Justamente levando em conta o que acabo de propor, não cabe a mim, enquanto acadêmico profissional das áreas de filosofia e física, opinar sobre a obra de Kardec. Pessoalmente, e aproveitando meus conhecimentos acadêmicos, estudo essa obra com muito interesse desde que aprendi a ler. Destacaria aqui a importância que teve para mim o contato com a Revista Espírita, especialmente quando seus originais franceses se tornaram acessíveis. O exame crítico dos bastidores da obra de Kardec e suas múltiplas atividades práticas e de pesquisa no desenvolvimento da teoria espírita foi, para mim, um verdadeiro divisor de águas. Pude perceber, entre outras coisas, como o exemplo dele, como pesquisador e como pessoa humana, está longe de ser seguido de forma geral e consistente no movimento espírita.

Como vê o futuro do espiritismo no Brasil e no mundo?

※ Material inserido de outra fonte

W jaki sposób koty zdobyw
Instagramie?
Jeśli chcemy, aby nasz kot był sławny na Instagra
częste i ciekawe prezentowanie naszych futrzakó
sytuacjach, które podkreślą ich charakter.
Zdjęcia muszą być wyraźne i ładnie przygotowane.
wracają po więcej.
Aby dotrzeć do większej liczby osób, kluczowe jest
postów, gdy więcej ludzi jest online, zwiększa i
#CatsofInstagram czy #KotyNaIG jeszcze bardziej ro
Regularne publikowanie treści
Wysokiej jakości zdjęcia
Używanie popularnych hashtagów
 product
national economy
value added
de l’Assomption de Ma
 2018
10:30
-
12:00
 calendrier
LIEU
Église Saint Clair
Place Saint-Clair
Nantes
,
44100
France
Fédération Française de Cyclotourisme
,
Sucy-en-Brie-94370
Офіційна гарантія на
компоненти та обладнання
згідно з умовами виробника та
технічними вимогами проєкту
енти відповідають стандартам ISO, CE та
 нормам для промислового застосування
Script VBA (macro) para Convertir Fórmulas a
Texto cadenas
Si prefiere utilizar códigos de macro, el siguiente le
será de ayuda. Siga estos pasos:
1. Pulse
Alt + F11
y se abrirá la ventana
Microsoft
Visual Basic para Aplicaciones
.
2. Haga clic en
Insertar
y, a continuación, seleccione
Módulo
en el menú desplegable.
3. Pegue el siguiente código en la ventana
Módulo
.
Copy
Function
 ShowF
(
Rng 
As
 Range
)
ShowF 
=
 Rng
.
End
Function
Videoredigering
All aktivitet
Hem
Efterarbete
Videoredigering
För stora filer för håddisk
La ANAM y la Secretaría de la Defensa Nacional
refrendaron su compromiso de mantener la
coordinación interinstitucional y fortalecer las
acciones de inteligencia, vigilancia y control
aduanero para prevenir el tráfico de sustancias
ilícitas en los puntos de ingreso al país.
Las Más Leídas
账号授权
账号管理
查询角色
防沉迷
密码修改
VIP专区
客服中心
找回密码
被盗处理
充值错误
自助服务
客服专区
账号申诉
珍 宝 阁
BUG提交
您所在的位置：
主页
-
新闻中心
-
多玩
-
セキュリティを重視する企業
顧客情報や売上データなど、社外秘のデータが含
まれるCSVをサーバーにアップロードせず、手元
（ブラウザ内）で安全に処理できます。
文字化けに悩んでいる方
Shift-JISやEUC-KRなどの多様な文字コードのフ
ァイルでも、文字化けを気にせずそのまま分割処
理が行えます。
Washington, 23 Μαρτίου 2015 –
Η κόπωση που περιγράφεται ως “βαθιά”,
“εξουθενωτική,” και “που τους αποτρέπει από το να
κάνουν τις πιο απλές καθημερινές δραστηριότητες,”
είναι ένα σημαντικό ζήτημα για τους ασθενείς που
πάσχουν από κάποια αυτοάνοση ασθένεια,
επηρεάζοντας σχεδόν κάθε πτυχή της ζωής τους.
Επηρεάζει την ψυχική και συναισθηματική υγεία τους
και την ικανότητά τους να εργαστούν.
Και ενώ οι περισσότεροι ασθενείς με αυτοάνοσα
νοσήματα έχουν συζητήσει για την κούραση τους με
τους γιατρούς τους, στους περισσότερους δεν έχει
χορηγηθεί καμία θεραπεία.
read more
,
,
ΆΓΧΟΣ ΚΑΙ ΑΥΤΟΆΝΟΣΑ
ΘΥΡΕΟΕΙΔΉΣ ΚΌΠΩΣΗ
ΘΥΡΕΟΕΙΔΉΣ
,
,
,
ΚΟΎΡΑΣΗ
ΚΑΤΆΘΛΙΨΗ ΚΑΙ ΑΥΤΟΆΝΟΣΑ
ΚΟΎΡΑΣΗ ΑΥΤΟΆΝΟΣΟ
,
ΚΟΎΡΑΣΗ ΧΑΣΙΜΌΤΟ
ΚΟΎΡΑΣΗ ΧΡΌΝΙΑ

Vejo-o sob perspectivas contrastantes. Por um lado, há entraves enraizados na mentalidade de porção majoritária de espíritas e suas instituições, em decorrência da limitada assimilação efetiva do legado de Kardec. Mais grave ainda é o fato de que há pouca consciência disso e, em consequência, poucos esforços de superação, em que pese a boa vontade da generalidade dos espíritas, mesmo quando a solução está tão ao nosso alcance. Por outro lado, há iniciativas animadoras, tanto as de análise acadêmica de temas espíritas na fronteira com as disciplinas acadêmicas, como as mencionadas anteriormente, como de estudo e valorização do referido legado, considerado não apenas em sua superfície mais conhecida, mas principalmente como estratégia excelente de exploração racional e experimental da realidade espiritual do ser humano. Faz bastante tempo publiquei um artigo intitulado “O paradigma espírita” (Reformador, junho de 1994), em que aproveitei uma das mais importantes análises contemporâneas da ciência, do filósofo Thomas Kuhn, para sugerir que a obra de Kardec poderia e deveria funcionar para os espíritas como um “paradigma”, ou seja, um exemplo de empreendimento de pesquisa a ser seguido. À época  não me era inteiramente claro, porém, que a adoção desse paradigma é algo ainda a ser efetivamente feito, numa escala mais geral e de forma mais profunda. Nesse referencial de análise, o futuro do espiritismo – que está em nossas mãos – dependerá essencialmente de como a percepção desse ponto puder ser ampliada, a partir dos poucos bons exemplos que, felizmente, começam a surgir no meio espírita.

1-    Informações sobre o Grupo de Estudos Espíritas da Unicamp e publicações de diversos artigos estão disponíveis em www.geeu.net.br.